═══ AVAILABLE RECORDS

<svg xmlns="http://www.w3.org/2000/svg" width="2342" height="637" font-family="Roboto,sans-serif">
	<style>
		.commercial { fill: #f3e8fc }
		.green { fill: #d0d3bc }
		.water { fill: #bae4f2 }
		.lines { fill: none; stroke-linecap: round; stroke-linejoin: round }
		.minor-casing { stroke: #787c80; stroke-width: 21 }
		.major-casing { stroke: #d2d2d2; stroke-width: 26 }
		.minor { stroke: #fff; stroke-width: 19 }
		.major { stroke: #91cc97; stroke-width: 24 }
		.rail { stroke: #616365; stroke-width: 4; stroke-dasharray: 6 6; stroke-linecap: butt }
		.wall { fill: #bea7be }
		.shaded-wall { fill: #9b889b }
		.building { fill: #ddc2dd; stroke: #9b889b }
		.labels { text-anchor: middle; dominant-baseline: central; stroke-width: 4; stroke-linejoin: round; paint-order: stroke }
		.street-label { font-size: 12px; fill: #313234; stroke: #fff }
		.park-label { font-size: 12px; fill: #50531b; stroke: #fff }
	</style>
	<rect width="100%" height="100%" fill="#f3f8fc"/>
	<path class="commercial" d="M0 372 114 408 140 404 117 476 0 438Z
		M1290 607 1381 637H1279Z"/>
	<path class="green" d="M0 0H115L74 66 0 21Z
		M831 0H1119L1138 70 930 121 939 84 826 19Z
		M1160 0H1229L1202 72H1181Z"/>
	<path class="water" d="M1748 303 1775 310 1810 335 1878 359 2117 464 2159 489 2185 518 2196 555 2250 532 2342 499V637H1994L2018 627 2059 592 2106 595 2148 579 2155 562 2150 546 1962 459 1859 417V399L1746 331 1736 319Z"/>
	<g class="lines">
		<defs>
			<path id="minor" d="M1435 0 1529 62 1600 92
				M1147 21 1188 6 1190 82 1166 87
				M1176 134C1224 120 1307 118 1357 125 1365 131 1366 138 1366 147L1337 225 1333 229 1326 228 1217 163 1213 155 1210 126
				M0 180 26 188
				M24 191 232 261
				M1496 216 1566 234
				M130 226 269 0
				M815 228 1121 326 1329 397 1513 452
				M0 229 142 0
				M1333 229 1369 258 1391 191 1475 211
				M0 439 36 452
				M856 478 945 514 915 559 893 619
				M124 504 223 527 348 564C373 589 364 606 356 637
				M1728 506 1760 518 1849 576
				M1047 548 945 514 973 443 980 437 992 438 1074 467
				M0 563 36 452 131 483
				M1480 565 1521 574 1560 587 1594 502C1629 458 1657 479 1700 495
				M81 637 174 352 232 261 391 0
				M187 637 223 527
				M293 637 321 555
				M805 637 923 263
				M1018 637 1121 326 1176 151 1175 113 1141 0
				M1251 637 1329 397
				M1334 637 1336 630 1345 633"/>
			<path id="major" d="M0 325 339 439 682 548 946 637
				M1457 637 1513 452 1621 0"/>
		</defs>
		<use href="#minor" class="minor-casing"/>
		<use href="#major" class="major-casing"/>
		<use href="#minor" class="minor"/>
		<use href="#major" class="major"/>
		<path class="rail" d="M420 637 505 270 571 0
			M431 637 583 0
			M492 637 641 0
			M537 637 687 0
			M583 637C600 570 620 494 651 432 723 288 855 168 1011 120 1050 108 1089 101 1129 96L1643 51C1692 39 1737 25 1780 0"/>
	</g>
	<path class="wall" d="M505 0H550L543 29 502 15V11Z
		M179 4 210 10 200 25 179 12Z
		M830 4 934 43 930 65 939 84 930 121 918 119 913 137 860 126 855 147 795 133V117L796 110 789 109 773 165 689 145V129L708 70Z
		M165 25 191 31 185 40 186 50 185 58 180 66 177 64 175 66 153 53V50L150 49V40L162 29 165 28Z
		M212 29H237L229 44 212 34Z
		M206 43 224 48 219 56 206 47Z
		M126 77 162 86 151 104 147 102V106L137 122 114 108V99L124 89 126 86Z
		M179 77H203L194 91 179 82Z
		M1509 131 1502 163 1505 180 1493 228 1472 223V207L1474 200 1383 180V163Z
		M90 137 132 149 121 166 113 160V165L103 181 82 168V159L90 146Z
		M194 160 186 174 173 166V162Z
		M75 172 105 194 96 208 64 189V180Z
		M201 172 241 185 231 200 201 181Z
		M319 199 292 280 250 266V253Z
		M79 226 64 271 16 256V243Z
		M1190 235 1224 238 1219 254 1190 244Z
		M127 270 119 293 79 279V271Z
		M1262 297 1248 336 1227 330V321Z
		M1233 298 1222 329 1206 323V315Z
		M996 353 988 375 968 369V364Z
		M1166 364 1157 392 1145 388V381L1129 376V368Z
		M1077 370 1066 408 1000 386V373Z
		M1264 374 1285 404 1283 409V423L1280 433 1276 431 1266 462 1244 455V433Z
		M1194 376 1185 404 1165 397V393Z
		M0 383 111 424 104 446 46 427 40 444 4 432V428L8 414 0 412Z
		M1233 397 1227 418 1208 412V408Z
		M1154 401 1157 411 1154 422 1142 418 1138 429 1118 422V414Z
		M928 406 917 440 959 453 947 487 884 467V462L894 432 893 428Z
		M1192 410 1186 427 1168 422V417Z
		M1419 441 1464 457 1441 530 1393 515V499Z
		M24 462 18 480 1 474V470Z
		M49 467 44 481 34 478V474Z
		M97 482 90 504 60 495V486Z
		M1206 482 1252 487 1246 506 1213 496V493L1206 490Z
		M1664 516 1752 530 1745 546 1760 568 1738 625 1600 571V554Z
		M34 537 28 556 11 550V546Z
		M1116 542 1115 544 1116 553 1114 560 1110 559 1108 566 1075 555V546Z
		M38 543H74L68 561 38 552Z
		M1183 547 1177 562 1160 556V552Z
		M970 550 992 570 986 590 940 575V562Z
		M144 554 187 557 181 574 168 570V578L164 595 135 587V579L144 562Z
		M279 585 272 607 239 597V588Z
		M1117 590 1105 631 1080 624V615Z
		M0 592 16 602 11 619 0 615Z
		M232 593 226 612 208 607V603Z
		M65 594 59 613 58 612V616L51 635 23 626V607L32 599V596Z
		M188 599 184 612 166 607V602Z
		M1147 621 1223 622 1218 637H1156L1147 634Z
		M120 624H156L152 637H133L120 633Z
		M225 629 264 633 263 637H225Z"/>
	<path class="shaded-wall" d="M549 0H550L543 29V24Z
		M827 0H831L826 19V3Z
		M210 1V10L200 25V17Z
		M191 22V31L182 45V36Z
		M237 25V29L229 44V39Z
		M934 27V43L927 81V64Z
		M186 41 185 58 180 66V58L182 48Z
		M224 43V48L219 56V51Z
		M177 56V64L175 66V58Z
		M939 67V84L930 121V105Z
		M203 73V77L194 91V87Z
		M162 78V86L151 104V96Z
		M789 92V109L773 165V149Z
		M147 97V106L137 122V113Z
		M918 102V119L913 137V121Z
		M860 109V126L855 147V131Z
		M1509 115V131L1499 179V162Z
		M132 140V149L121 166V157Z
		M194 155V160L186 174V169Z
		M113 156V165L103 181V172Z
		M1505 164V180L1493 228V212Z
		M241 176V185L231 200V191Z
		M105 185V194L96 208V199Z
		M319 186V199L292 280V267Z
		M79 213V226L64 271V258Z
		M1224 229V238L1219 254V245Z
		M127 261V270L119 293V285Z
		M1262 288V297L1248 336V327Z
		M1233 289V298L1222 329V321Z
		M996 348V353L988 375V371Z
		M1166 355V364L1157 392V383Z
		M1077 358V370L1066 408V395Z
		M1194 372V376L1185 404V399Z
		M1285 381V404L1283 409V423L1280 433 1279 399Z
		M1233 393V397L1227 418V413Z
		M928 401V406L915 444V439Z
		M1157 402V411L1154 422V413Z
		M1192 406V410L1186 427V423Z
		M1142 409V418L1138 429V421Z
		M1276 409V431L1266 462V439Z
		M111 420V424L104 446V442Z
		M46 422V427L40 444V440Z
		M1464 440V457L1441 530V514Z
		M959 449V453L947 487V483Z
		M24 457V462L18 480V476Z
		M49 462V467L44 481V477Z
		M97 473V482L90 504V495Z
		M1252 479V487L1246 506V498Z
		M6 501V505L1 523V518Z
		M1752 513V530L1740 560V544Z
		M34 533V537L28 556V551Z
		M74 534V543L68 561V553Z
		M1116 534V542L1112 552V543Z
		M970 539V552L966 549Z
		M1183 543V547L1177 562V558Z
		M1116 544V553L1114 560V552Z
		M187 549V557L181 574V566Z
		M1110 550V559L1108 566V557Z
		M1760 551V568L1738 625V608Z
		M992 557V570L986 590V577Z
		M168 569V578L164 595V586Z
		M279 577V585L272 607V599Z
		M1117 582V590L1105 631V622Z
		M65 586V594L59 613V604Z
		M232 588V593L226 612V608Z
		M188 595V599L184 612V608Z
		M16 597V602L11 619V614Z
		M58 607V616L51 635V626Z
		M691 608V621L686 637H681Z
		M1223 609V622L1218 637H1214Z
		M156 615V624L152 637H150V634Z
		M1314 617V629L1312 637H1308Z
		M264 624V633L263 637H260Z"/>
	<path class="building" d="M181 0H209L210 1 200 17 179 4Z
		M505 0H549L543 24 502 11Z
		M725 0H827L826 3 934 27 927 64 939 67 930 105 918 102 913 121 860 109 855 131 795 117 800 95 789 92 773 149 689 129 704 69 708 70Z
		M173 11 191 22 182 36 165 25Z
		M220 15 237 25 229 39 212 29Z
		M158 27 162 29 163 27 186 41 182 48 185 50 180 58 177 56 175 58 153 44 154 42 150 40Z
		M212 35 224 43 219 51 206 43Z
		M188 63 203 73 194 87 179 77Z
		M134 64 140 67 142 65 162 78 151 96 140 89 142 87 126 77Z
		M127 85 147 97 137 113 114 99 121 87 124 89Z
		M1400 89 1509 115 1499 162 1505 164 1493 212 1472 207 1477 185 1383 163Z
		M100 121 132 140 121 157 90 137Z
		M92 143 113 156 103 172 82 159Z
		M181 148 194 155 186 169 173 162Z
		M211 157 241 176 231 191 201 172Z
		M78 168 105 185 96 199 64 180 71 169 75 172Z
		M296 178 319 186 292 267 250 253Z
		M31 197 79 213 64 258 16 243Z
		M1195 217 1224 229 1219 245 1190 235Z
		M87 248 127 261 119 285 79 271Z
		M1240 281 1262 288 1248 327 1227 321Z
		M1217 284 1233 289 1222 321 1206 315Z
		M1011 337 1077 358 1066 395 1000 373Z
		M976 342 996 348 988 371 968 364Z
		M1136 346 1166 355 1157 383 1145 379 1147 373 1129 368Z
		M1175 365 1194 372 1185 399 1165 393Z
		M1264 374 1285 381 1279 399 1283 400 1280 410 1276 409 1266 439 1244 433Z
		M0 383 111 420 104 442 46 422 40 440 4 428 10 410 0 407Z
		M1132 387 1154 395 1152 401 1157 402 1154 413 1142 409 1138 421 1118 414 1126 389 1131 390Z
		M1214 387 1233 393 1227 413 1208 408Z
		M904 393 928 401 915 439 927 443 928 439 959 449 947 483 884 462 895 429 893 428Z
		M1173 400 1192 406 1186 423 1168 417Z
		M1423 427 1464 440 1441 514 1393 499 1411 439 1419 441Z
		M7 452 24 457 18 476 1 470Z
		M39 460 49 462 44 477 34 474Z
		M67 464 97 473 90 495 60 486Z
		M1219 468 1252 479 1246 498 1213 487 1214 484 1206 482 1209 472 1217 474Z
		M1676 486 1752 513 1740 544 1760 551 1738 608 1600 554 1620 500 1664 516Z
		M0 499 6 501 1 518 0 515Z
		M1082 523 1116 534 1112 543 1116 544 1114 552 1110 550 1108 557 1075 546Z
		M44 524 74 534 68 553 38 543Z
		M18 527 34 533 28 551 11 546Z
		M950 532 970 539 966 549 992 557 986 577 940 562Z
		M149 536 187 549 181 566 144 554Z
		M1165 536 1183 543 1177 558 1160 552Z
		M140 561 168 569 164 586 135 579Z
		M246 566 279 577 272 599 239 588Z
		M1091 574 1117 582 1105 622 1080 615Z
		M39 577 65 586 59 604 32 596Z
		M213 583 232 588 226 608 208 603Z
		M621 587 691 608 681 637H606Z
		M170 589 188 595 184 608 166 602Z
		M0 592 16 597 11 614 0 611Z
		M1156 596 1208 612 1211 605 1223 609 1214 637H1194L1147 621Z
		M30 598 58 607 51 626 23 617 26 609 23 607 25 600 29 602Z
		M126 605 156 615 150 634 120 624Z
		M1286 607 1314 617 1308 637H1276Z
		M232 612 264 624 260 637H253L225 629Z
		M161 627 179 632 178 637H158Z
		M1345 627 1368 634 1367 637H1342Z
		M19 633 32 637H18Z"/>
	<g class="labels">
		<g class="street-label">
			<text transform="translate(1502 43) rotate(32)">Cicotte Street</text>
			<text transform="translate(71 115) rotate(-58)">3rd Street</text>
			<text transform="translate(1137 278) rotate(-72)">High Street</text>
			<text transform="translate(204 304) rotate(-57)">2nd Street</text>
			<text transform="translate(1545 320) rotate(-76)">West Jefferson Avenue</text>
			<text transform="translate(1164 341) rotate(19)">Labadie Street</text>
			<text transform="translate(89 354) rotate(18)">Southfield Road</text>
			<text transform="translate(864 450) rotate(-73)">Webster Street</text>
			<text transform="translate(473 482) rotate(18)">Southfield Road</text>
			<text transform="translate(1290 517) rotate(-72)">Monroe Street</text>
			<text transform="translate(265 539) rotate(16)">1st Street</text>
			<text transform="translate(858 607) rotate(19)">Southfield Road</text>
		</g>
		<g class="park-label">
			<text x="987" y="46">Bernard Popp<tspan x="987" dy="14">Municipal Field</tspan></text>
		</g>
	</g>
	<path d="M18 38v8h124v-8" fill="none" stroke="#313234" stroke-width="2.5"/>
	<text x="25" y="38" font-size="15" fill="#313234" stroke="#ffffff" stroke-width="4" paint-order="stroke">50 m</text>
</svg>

══════

| TASK PROMPT |
Report every line in the data that holds "round", copying each one.

| SOLUTION FOR THIS TASK |
		.lines { fill: none; stroke-linecap: round; stroke-linejoin: round }
		.labels { text-anchor: middle; dominant-baseline: central; stroke-width: 4; stroke-linejoin: round; paint-order: stroke }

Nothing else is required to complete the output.